[INSTRUCTIONS FOR THE TASK]
Would you write out the entries again, exactly as they are, but without images?

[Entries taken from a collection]
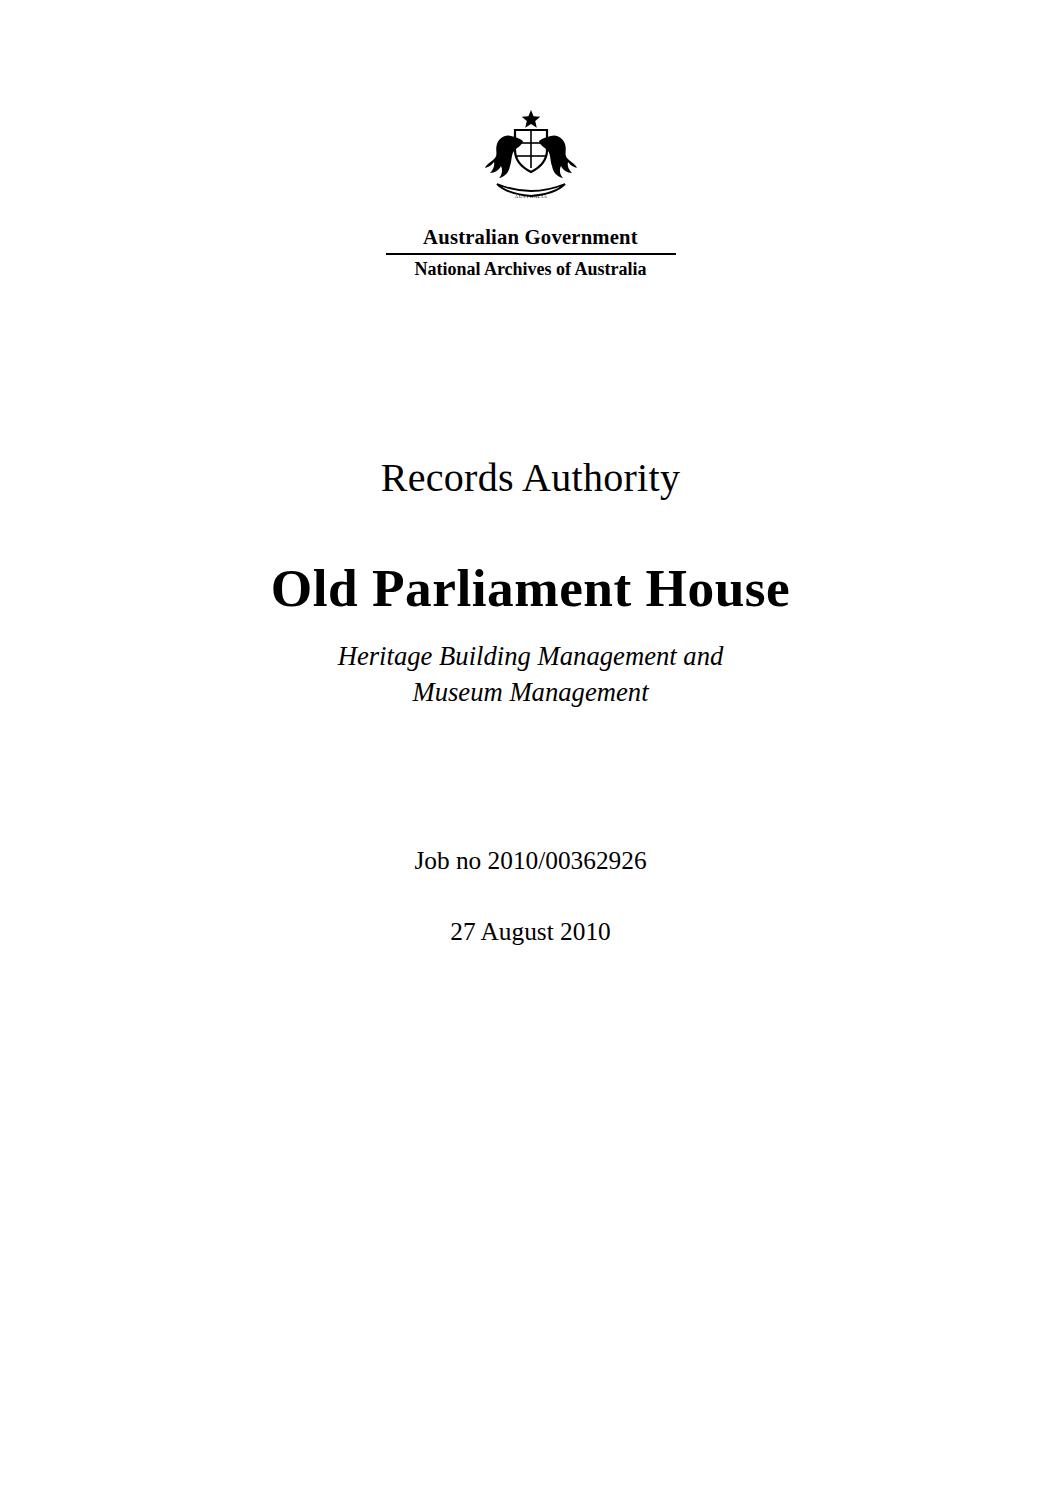Commonwealth Coat of Arms AUSTRALIA
Australian Government
National Archives of Australia
Records Authority
Old Parliament House
Heritage Building Management and
Museum Management
Job no 2010/00362926
27 August 2010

[RESULT]
Commonwealth Coat of Arms AUSTRALIA
Australian Government
National Archives of Australia
Records Authority
Old Parliament House
Heritage Building Management and
Museum Management
Job no 2010/00362926
27 August 2010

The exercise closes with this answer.